If, x = [root(p+q) +root(p-q)] /[root(p+q) - root(p-q)] then find the value of qx2 – 2px + q .
Answers
The correct answer is,
Given :
x = (√p+q + √p-q ) / (√p+q - √p-q )
Solution :
x = (√p+q + √p-q ) / (√p+q - √p-q ) * (√p+q + √p-q ) / (√p+q + √p-q )
by (a+b) (a-b) = a² - b²
we get,
x= (√p+q + √p-q )² / ( p+q - (p-q) )
x = p+q+p-q +2 √p+q √p-q / 2q
x = 2p + 2 √p² - q² / 2q
x = p + √p² - q² / q
Now, let us find the value of ,
qx² - 2px + q = q ( p + √p² - q² / q)² -2p ( p + √p² - q² / q) + q
= q( p + √p² - q² )² / q² - 2p ( p + √p² - q² / q) + q
= ( p + √p² - q² )² - 2p ( p + √p² - q² / q) + q² / q
= p² + p² - q² + 2p √p² - q² -2p² -2p √p² - q² +q² /q
On cancelling the positive and negative terms,
the numerator would be 0.
So, 0 / q = 0
qx² - 2px + q = 0
Answer:
qx² - 2px + q = 0
Step-by-step explanation:
If, x = [root(p+q) +root(p-q)] /[root(p+q) - root(p-q)] then find the value of qx2 – 2px + q .
x = (√(p + q) + √(p-q))/(√(p + q) - √(p-q))
Multiplying & diving by √(p + q) + √(p-q)
=> x = (p + q + p - q + 2√(p² - q²) )/ ( (p + q) - (p - q))
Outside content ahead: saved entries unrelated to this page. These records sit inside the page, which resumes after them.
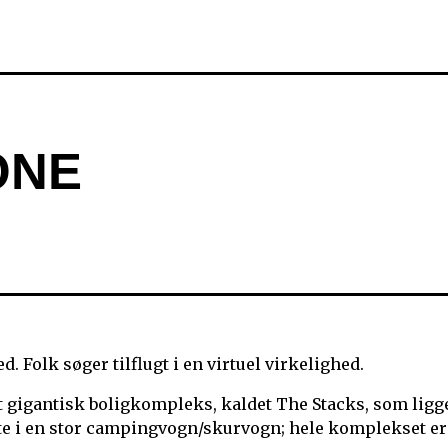
ONE
ed. Folk søger tilflugt i en virtuel virkelighed.
et gigantisk boligkompleks, kaldet The Stacks, som ligg
nte i en stor campingvogn/skurvogn; hele komplekset er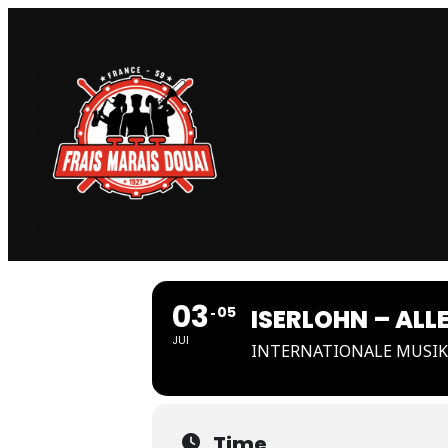
03
05
ISERLOHN – AL
JUI
INTERNATIONALE MUSIK
Time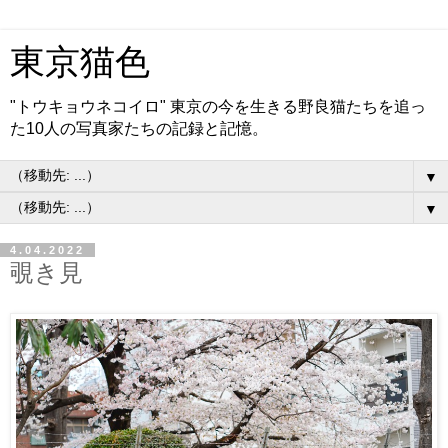
東京猫色
"トウキョウネコイロ" 東京の今を生きる野良猫たちを追っ
た10人の写真家たちの記録と記憶。
▼
▼
4.04.2022
覗き見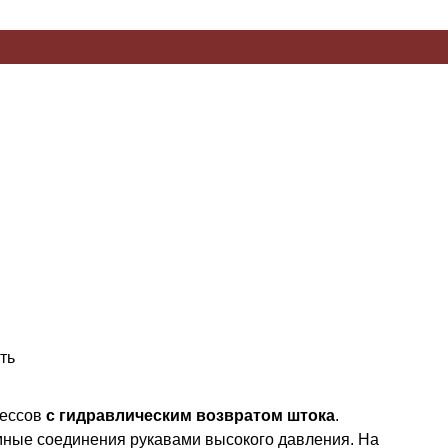
ть
рессов
с гидравлическим возвратом штока
.
мные соединения рукавами высокого давления. На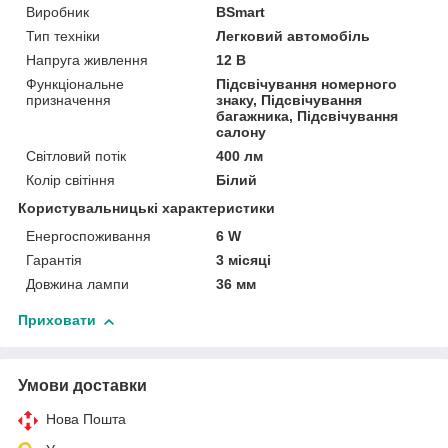
Виробник
BSmart
Тип техніки
Легковий автомобіль
Напруга живлення
12 В
Функціональне
Підсвічування номерного
призначення
знаку, Підсвічування
багажника, Підсвічування
салону
Світловий потік
400 лм
Колір світіння
Білий
Користувальницькі характеристики
Енергоспоживання
6 W
Гарантія
3 місяці
Довжина лампи
36 мм
Приховати
Умови доставки
Нова Пошта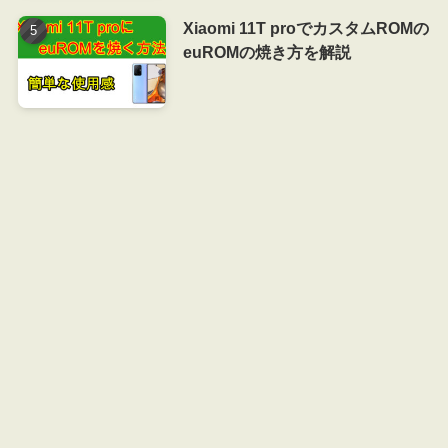
Xiaomi 11T proでカスタムROMの
euROMの焼き方を解説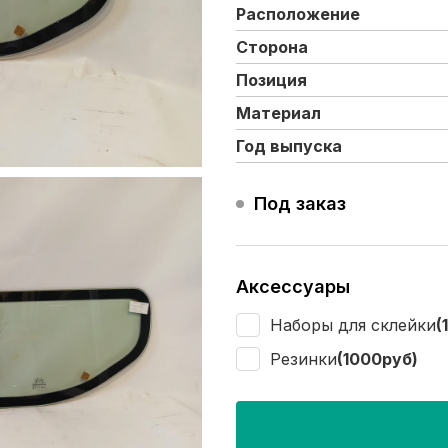
Расположение
Сторона
Позиция
Материал
Год выпуска
Под заказ
Аксессуары
Наборы для склейки
(
Резинки
(1000руб)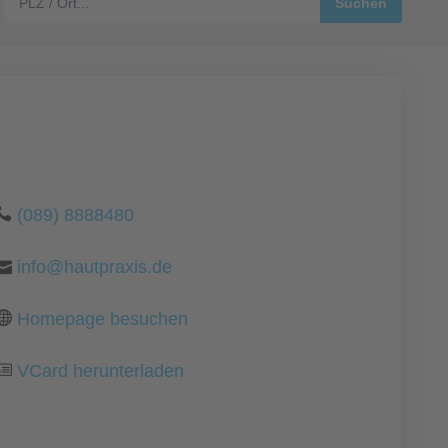
(089) 8888480
info@hautpraxis.de
Homepage besuchen
VCard herunterladen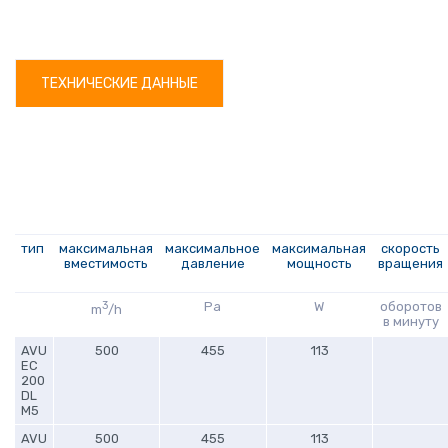
ТЕХНИЧЕСКИЕ ДАННЫЕ
тип
максимальная
максимальное
максимальная
скорость
вместимость
давление
мощность
вращения
3
Pa
W
оборотов
m
/h
в минуту
AVU
500
455
113
EC
200
DL
M5
AVU
500
455
113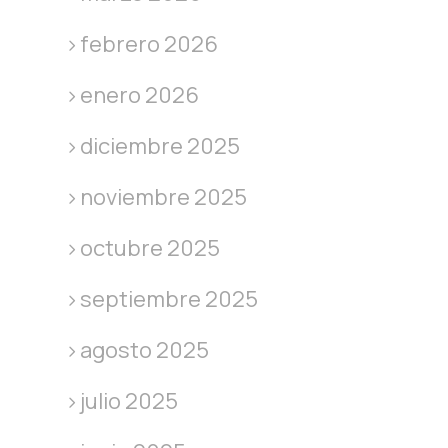
febrero 2026
enero 2026
diciembre 2025
noviembre 2025
octubre 2025
septiembre 2025
agosto 2025
julio 2025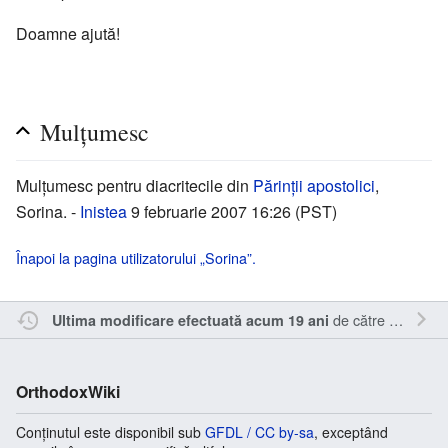
Doamne ajută!
Mulţumesc
Mulţumesc pentru diacritecile din
Părinţii apostolici
,
Sorina. -
Inistea
9 februarie 2007 16:26 (PST)
Înapoi la pagina utilizatorului „Sorina”.
de către
Inistea
.
Ultima modificare efectuată acum 19 ani
OrthodoxWiki
Conținutul este disponibil sub
GFDL / CC by-sa
, exceptând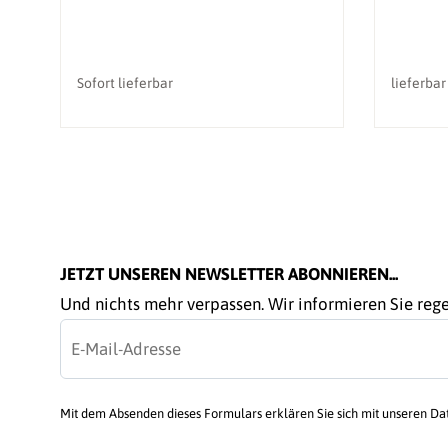
Sofort lieferbar
lieferbar
JETZT UNSEREN NEWSLETTER ABONNIEREN...
Und nichts mehr verpassen. Wir informieren Sie re
Mit dem Absenden dieses Formulars erklären Sie sich mit unseren D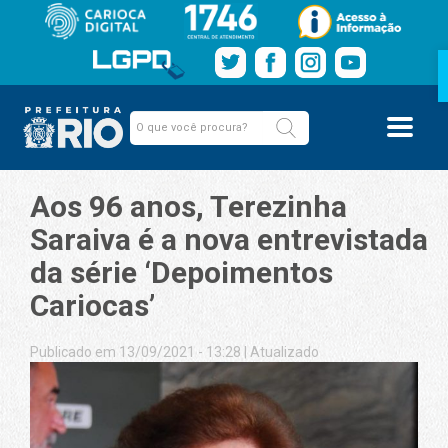
Aos 96 anos, Terezinha
Saraiva é a nova entrevistada
da série ‘Depoimentos
Cariocas’
Publicado em 13/09/2021 - 13:28
|
Atualizado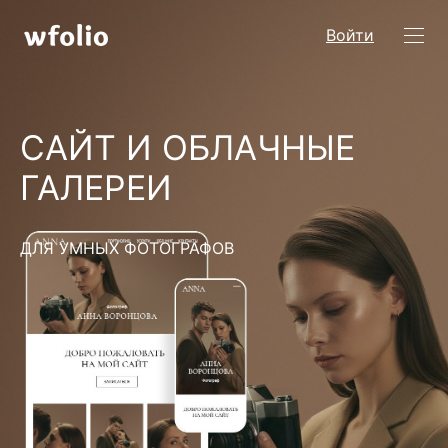
Войти
САЙТ И ОБЛАЧНЫЕ
ГАЛЕРЕИ
ДЛЯ УМНЫХ ФОТОГРАФОВ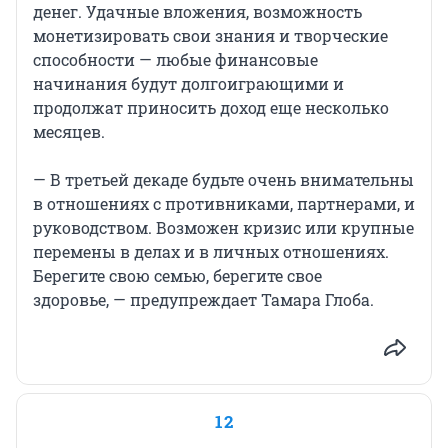
денег. Удачные вложения, возможность
монетизировать свои знания и творческие
способности — любые финансовые
начинания будут долгоиграющими и
продолжат приносить доход еще несколько
месяцев.
— В третьей декаде будьте очень внимательны
в отношениях с противниками, партнерами, и
руководством. Возможен кризис или крупные
перемены в делах и в личных отношениях.
Берегите свою семью, берегите свое
здоровье, — предупреждает Тамара Глоба.
12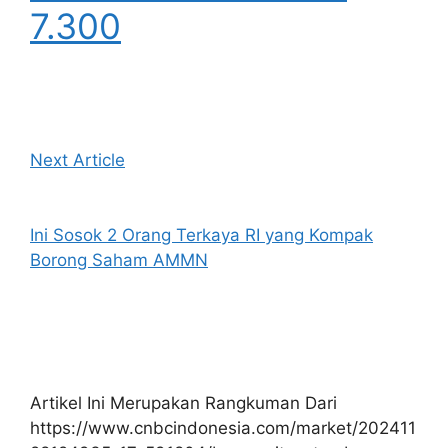
7.300
Next Article
Ini Sosok 2 Orang Terkaya RI yang Kompak
Borong Saham AMMN
Artikel Ini Merupakan Rangkuman Dari
https://www.cnbcindonesia.com/market/202411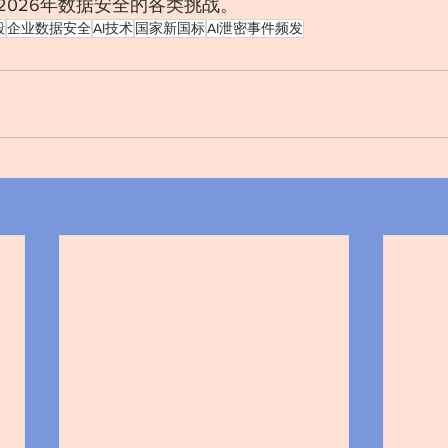
2026年数据安全的各类挑战。
毁
企业数据安全
AI技术
国家新国标
AI泄密事件频发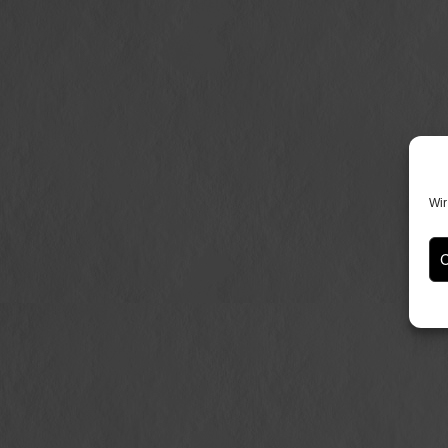
Wir
C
=> x = 2 ( p + √(p² - q²) ) / 2q
=> x = ( p + √(p² - q²) ) / q
=> qx = p + √(p² - q²)
=> qx - p = √(p² - q²)
Squaring both sides
=> q²x² + p² - 2pqx = p² - q²
=> q²x² - 2pqx = - q²
diving by q both sides
=> qx² - 2px = -q
=> qx² - 2px + q = 0